Chronique

Funérailles à crédit

Triste ironie du sort. Michel Gosselin a travaillé toute sa vie, notamment dans un cimetière, mais à la suite de sa mort, le 31 janvier dernier, sa famille est contrainte de passer le chapeau pour trouver l’argent nécessaire afin de lui organiser des funérailles dignes de ce nom.

Le coût des obsèques s’élève à plus de 4000 $. C’est déjà 2000 $ de moins que ce que la succession aurait dû débourser si elle avait respecté à la lettre les dernières volontés du défunt, qui a succombé à un cancer à l’âge de 65 ans.

« Le salon funéraire nous demande un dépôt de 1600 $ », m’a expliqué sa fille Josée Chiasson. Mais comme les proches du disparu n’ont pas encore réuni cette somme, les funérailles sont retardées.

Sous peu, la succession devrait recevoir la prestation de décès de 2500 $ de Retraite Québec, puisque M. Gosselin a cotisé au Régime des rentes du Québec (RRQ) toute sa vie. Mais ce sera loin d’être suffisant pour payer la facture totale.

Le problème, c’est que cette prestation n’a pas été indexée depuis plus de 20 ans. Alors de plus en plus de familles ont du mal à payer les frais funéraires, qui n’ont cessé d’augmenter.

En 1998, la prestation de décès permettait de couvrir la moitié des frais funéraires moyens, qui se chiffraient à près de 5000 $. En 2016, la prestation ne couvre plus que 37 % de la facture moyenne, qui a grimpé à environ 6500 $.

Pour couvrir la moitié de la facture, il faudrait que la prestation de décès remonte à environ 3300 $, c’est-à-dire un tiers de plus que les 2500 $ que verse le RRQ en ce moment.

Cela resterait bien en dessous des 5107 $ que remettent la Société d’assurance automobile du Québec (SAAQ) et la Commission des normes, de l’équité, de la santé et de la sécurité du travail (CNESST) aux familles des gens qui meurent sur la route ou au travail. Ces prestations sont d’ailleurs indexées à l’inflation chaque année.

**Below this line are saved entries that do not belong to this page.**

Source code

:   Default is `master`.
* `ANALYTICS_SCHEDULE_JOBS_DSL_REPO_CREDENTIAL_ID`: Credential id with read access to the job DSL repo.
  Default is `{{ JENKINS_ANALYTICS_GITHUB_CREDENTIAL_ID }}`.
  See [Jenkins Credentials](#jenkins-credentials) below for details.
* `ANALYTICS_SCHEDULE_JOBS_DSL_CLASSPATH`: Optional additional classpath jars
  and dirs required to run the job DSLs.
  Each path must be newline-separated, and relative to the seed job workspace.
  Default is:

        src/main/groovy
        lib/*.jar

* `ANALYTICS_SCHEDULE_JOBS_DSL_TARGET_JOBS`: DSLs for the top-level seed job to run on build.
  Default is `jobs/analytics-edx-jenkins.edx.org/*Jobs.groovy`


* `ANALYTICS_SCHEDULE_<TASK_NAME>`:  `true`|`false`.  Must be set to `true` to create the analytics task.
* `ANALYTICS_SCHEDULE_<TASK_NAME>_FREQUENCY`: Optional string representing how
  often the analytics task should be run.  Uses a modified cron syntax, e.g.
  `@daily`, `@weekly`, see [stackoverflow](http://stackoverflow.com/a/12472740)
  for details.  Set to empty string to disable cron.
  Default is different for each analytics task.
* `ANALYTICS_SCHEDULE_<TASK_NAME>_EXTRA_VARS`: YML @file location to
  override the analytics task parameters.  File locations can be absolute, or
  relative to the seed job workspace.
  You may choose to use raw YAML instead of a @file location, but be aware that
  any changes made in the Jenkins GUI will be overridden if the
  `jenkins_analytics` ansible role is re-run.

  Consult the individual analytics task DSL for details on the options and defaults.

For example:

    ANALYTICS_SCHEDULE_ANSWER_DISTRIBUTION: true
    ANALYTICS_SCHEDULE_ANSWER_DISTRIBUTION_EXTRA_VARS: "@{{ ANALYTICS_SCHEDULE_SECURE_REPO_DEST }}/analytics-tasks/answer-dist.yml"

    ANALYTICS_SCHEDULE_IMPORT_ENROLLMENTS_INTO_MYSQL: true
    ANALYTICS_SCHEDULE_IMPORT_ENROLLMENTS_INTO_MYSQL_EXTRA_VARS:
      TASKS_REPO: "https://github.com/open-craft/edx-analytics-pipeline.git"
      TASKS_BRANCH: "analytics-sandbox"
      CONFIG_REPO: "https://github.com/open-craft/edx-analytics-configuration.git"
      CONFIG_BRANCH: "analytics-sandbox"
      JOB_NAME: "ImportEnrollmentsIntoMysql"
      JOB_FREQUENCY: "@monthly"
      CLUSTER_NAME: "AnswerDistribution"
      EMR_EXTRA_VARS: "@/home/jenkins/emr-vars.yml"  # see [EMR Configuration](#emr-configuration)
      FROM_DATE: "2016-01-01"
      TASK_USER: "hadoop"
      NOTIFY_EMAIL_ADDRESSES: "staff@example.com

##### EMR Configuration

Aujourd’hui, on ne va plus bien loin dans un salon funéraire avec les 2500 $ de la RRQ (une somme qui est généralement plus faible, car la succession doit payer de l’impôt sur la prestation).

Avec 2500 $, on obtient uniquement une crémation de base. Pas de visite au salon. Pas d’urne. Pas de cérémonie pour le défunt.

Conséquence : certains héritiers repartent avec les cendres de leur proche dans le premier contenant qui leur tombe sous la main et en disposent de manière complètement irrespectueuse.

Juste avant Noël, par exemple, la famille d’un défunt a déposé ses cendres à un centre de dons de la Société Saint-Vincent de Paul, qui promet de « donner une nouvelle vie » aux objets de toutes sortes. La succession aurait-elle confondu récupération et réincarnation ?

Alors que Québec mènera de vastes consultations publiques sur l’avenir du RRQ, du 17 au 20 janvier, l’heure est venue de se questionner à propos de la prestation de décès. La Coalition pour la révision du RRQ a justement déposé un mémoire au début de la semaine.

Ce regroupement de fournisseurs de services funéraires prêche pour la bonification de la prestation de décès à 5107 $, comme à la SAAQ et à la CNESST, et pour son indexation par la suite.

Faut-il aller si loin ? Un simple rattrapage pour tenir compte de l’inflation serait-il suffisant ? Tout a un prix. La prestation de décès coûte actuellement 120 millions de dollars par année au RRQ, soit moins de 1 % de l’ensemble des prestations de quelque 13 milliards versées par le Régime.

Il n’en demeure pas moins qu’une bonification des prestations de décès entraînerait forcément une hausse du taux de cotisation au RRQ, qui a déjà bondi de 6,4 % en 1998 à 10,8 % en 2017, pour assurer la pérennité du Régime.

Cela dit, le sujet ne semble même pas à l’ordre du jour des consultations. Il faut dire qu’il y a des enjeux autrement plus importants à aborder. Exemples ? La bonification du RRQ pour pallier le manque chronique d’épargne de la classe moyenne, la refonte du calcul des rentes de conjoint survivant, qui ne tient plus compte de la réalité des familles d’aujourd’hui…

Mais ça ne veut pas dire qu’on ne peut pas parler de la prestation de décès, qui est versée à quelque 50 000 familles chaque année.